▶ **Requirement**: Return all lines of the data in which the string "Introduction" occurs.

▶ **Records contained in a dataset**:
►

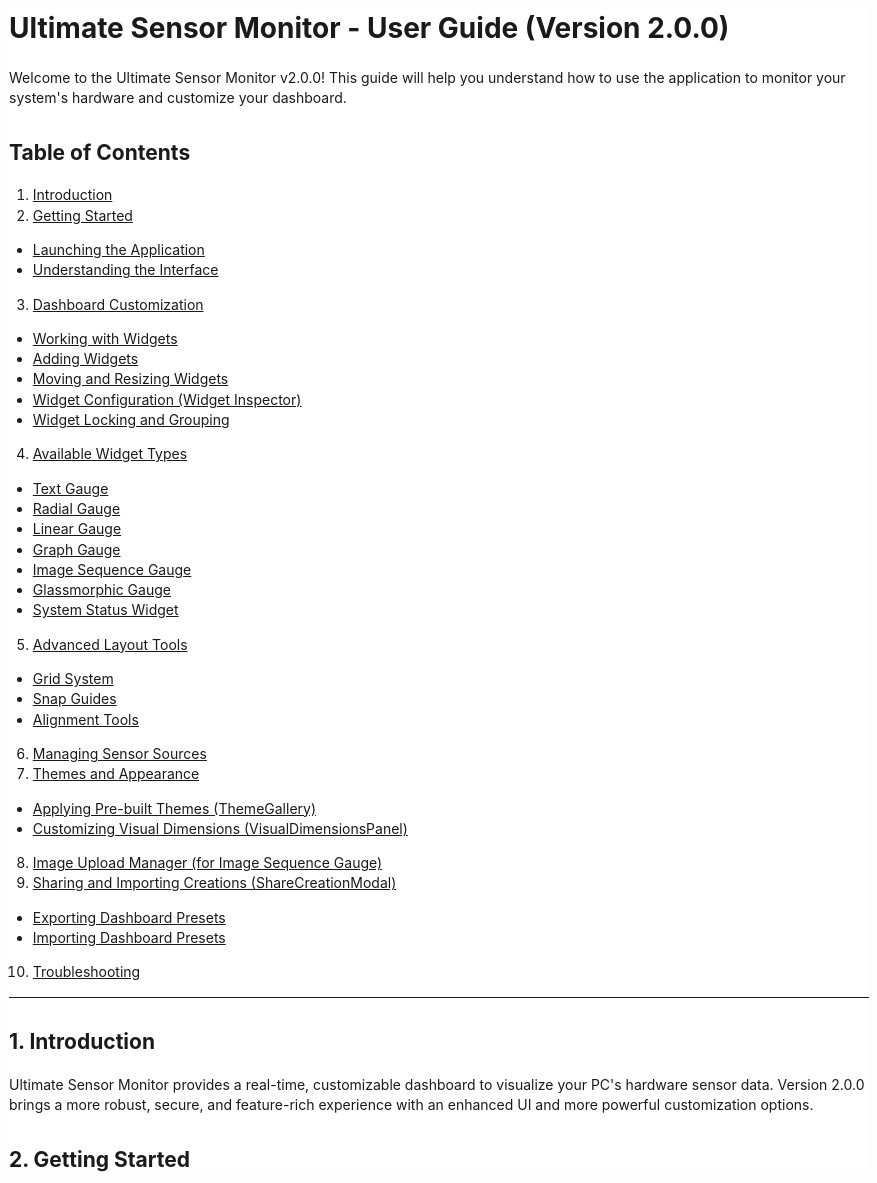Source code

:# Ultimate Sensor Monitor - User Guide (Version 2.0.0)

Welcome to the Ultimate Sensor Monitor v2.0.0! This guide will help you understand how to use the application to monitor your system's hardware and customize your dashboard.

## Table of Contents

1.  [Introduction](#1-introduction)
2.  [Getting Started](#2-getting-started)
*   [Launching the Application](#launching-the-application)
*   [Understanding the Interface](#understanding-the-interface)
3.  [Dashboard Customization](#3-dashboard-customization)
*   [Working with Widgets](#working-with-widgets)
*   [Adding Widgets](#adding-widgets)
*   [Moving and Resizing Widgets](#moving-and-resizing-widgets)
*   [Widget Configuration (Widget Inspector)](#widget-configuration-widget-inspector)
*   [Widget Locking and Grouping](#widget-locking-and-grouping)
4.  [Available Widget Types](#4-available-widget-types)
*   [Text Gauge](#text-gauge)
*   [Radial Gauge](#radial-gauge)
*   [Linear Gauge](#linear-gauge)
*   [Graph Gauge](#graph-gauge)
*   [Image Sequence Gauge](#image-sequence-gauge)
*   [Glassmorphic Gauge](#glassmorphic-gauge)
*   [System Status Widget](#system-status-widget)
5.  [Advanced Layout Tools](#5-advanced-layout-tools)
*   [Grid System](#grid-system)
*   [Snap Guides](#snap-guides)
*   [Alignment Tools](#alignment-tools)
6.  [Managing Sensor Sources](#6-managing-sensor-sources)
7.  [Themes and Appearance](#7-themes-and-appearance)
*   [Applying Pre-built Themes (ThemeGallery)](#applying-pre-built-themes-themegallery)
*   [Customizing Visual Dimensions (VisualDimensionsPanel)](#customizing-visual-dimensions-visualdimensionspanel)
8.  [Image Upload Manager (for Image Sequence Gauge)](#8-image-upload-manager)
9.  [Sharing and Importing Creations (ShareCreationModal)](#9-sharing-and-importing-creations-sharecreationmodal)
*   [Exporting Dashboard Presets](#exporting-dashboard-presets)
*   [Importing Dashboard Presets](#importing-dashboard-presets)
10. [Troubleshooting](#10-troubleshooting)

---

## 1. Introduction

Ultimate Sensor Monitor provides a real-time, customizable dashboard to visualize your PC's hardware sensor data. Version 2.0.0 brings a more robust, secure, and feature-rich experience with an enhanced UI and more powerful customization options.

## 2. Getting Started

◄

▶ **Reply to the task**:
1.  [Introduction](#1-introduction)
## 1. Introduction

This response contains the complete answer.